There are at least two underlying drawbacks with this approach, which I will look at in further posts, since I have written enough for now. For more and follow up, see www.microformats.org.

Comments

Scott Reynen 17/07/2006 21:24 - Visit »

"web designers have been given things semantic - or at least meaningful - class names for years. JavaScript developers have been using class names not to define style, but to identify groups of elements that they want to apply dynamic behaviours to."

Knowing all of this, why do you continue to refer to "CSS class names"? I see Ryan King already pointed out in the comments to your previous microformats article that "they're really HTML class names, not CSS classnames." It's troubling to see an otherwise informative article perpetuate this common misunderstanding.

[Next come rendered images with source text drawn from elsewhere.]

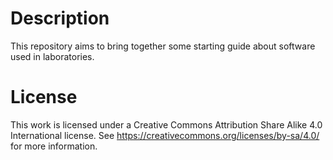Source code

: # Description

This repository aims to bring together some starting guide about software used in laboratories.

# License

This work is licensed under a Creative Commons Attribution Share Alike 4.0 International license. See https://creativecommons.org/licenses/by-sa/4.0/ for more information.
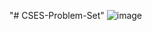 "# CSES-Problem-Set" 
![image](https://github.com/ShantoOBS/CSES-Problem-Set/assets/121443679/0b82822b-5b76-4490-a244-8f04017815bb)
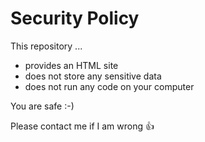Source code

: # Security Policy

This repository ...

- provides an HTML site
- does not store any sensitive data
- does not run any code on your computer

You are safe :-)

Please contact me if I am wrong :+1:
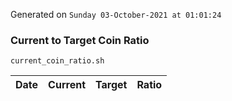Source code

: Generated on `Sunday 03-October-2021 at 01:01:24`

### Current to Target Coin Ratio
`current_coin_ratio.sh`

Date|Current|Target|Ratio
---|---|---|---
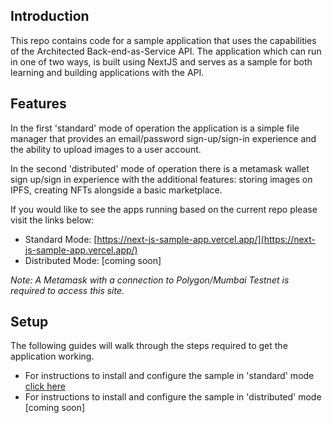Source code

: ## Introduction

This repo contains code for a sample application that uses the capabilities of the Architected Back-end-as-Service API. The application which can run in one of two ways, is built using NextJS and serves as a sample for both learning and building applications with the API.

## Features

In the first 'standard' mode of operation the application is a simple file manager that provides an email/password sign-up/sign-in experience and the ability to upload images to a user account.

In the second 'distributed' mode of operation there is a metamask wallet sign up/sign in experience with the additional features: storing images on IPFS, creating NFTs alongside a basic marketplace.

If you would like to see the apps running based on the current repo please visit the links below:

- Standard Mode: [https://next-js-sample-app.vercel.app/](https://next-js-sample-app.vercel.app/)
- Distributed Mode: [coming soon]

_Note: A Metamask with a connection to Polygon/Mumbai Testnet is required to access this site._

## Setup

The following guides will walk through the steps required to get the application working.

- For instructions to install and configure the sample in 'standard' mode [click here](/app.md)
- For instructions to install and configure the sample in 'distributed' mode [coming soon]
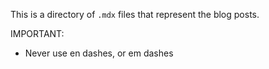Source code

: This is a directory of `.mdx` files that represent the blog posts.

IMPORTANT:

- Never use en dashes, or em dashes
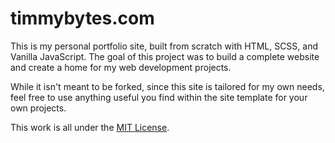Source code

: # timmybytes.com

This is my personal portfolio site, built from scratch with HTML, SCSS, and Vanilla JavaScript. The goal of this project was to build a complete website and create a home for my web development projects.

While it isn't meant to be forked, since this site is tailored for my own needs, feel free to use anything useful you find within the site template for your own projects.

This work is all under the [MIT License](./LICENSE).
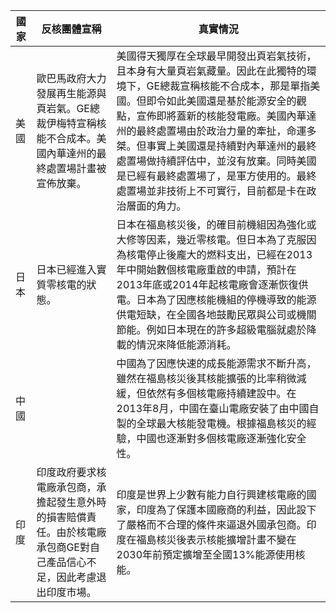 

國家 | 反核團體宣稱 | 真實情況
--- | --- | ---
美國	| 歐巴馬政府大力發展再生能源與頁岩氣。GE總裁伊梅特宣稱核能不合成本。美國內華達州的最終處置場計畫被宣佈放棄。 | 美國得天獨厚在全球最早開發出頁岩氣技術，且本身有大量頁岩氣藏量。因此在此獨特的環境下，GE總裁宣稱核能不合成本，那是單指美國。但即令如此美國還是基於能源安全的觀點，宣佈即將蓋新的核能發電廠。美國內華達州的最終處置場由於政治力量的牽扯，命運多桀。但事實上美國還是持續對內華達州的最終處置場做持續評估中，並沒有放棄。同時美國是已經有最終處置場了，是軍方使用的。最終處置場並非技術上不可實行，目前都是卡在政治層面的角力。
日本 | 日本已經進入實質零核電的狀態。 | 日本在福島核災後，的確目前機組因為強化或大修等因素，幾近零核電。但日本為了克服因為核電停止後龐大的燃料支出，已經在2013年中開始數個核電廠重啟的申請，預計在2013年底或2014年起核電廠會逐漸恢復供電。日本為了因應核能機組的停機導致的能源供電短缺，在全國各地鼓勵民眾與公司或機關節能。例如日本現在的許多超級電腦就處於降載的情況來降低能源消耗。
中國 |  | 中國為了因應快速的成長能源需求不斷升高，雖然在福島核災後其核能擴張的比率稍微減緩，但依然有多個核電廠持續建設中。在2013年8月，中國在臺山電廠安裝了由中國自製的全球最大核能發電機。根據福島核災的經驗，中國也逐漸對多個核電廠逐漸強化安全性。
印度 | 印度政府要求核電廠承包商，承擔起發生意外時的損害賠償責任。由於核電廠承包商GE對自己產品信心不足，因此考慮退出印度市場。 | 印度是世界上少數有能力自行興建核電廠的國家，印度為了保護本國廠商的利益，因此設下了嚴格而不合理的條件來逼退外國承包商。印度在福島核災後表示核能擴增計畫不變在2030年前預定擴增至全國13%能源使用核能。



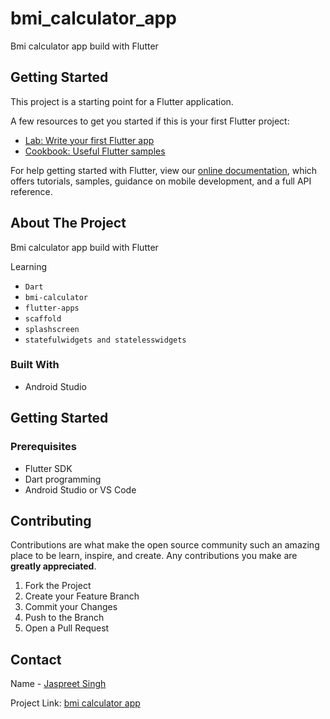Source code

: # bmi_calculator_app

Bmi calculator app build with Flutter

## Getting Started

This project is a starting point for a Flutter application.

A few resources to get you started if this is your first Flutter project:

- [Lab: Write your first Flutter app](https://flutter.dev/docs/get-started/codelab)
- [Cookbook: Useful Flutter samples](https://flutter.dev/docs/cookbook)

For help getting started with Flutter, view our
[online documentation](https://flutter.dev/docs), which offers tutorials,
samples, guidance on mobile development, and a full API reference.

## About The Project
Bmi calculator app build with Flutter

Learning </br>
* <code>Dart</code>
* <code>bmi-calculator</code> 
* <code>flutter-apps</code> 
* <code>scaffold</code> 
* <code>splashscreen</code> 
* <code>statefulwidgets and statelesswidgets</code>




### Built With
* Android Studio




<!-- GETTING STARTED -->
## Getting Started


### Prerequisites
* Flutter SDK
* Dart programming
* Android Studio or VS Code



## Contributing

Contributions are what make the open source community such an amazing place to be learn, inspire, and create. Any contributions you make are **greatly appreciated**.

1. Fork the Project
2. Create your Feature Branch 
3. Commit your Changes
4. Push to the Branch
5. Open a Pull Request






<!-- CONTACT -->
## Contact

Name - [Jaspreet Singh](https://www.linkedin.com/in/jaspreetsidhu13/)

Project Link: [bmi calculator app](https://github.com/jaspreetsidhu3/bmi_calculator_app)
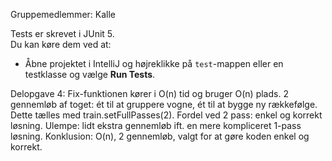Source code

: Gruppemedlemmer: Kalle 

Tests er skrevet i JUnit 5.  
Du kan køre dem ved at:

- Åbne projektet i IntelliJ og højreklikke på `test`-mappen eller en testklasse og vælge **Run Tests**.

Delopgave 4:
Fix-funktionen kører i O(n) tid og bruger O(n) plads.
2 gennemløb af toget: ét til at gruppere vogne, ét til at bygge ny rækkefølge.
Dette tælles med train.setFullPasses(2).
Fordel ved 2 pass: enkel og korrekt løsning.
Ulempe: lidt ekstra gennemløb ift. en mere kompliceret 1-pass løsning.
Konklusion: O(n), 2 gennemløb, valgt for at gøre koden enkel og korrekt.
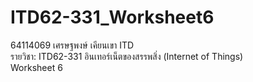 # ITD62-331_Worksheet6

64114069 เศรษฐพงษ์ เคียนเขา ITD<br>
รายวิชา: ITD62-331	อินเทอร์เน็ตของสรรพสิ่ง (Internet of Things)<br>
Worksheet 6
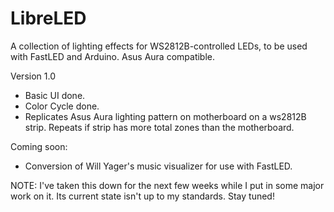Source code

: # LibreLED
A collection of lighting effects for WS2812B-controlled LEDs, to be used with FastLED and Arduino. Asus Aura compatible.

Version 1.0
* Basic UI done.
* Color Cycle done.
* Replicates Asus Aura lighting pattern on motherboard on a ws2812B strip. Repeats if strip has more total zones than the motherboard.


Coming soon:
* Conversion of Will Yager's music visualizer for use with FastLED.

NOTE: I've taken this down for the next few weeks while I put in some major work on it. Its current state isn't up to my standards. Stay tuned!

Eivind Lie Nitter 17/07/2006 22:20 - Visit »

Thanks for a good, simple and informative article! I've been wanting to understand microformats for a while, but haven't bothered to dig too much through microformats.org. But it seems like real useful stuff!

Nick Nettleton 18/07/2006 10:19

Thanks Eivind.

Scott, this article was written before the other. It is a fair point if minor point, and I have updated the article accordingly.

Gayle 18/07/2006 18:12 - Visit »

Holy cow, THANK YOU. It makes SENSE now.

Johan Coppieters 19/07/2006 10:23 - Visit »

I agree it would be nice to have custom tags like in HTML, so the enclosed text would have a meaning and we could give it a layout with stylesheets. But if you think about it: XML is all you need.

Data for webpages is quite often stored in SQL databases. If web programmers would generate XML pages from these databases and add XSLT translators to transform these into the HTML layout created by the web designers, we wouldn't need this clever trick.

For those sites that don't have dynamic content, you could keep the webpages in XML format.

Once this accomplished, the only thing to do, is to configure your webserver/application engine, to deliver the XML pages when the client switches from the html, asp, php extention to the xml in the URL.

Sammy Dellicour 23/07/2006 19:45 - Visit »

Thank you for your article, a very good introduction.

I have one worry about microformats: spammers. Once microformats are widespread, aren't we also making it too easy for spammers to get personal information ? Sorry if this might be off topic to your introduction.

Temp 26/07/2006 06:13

Very good job! Thanks! I read a million definitions and still didn't know wtf a microformat was, until I just read your explaination.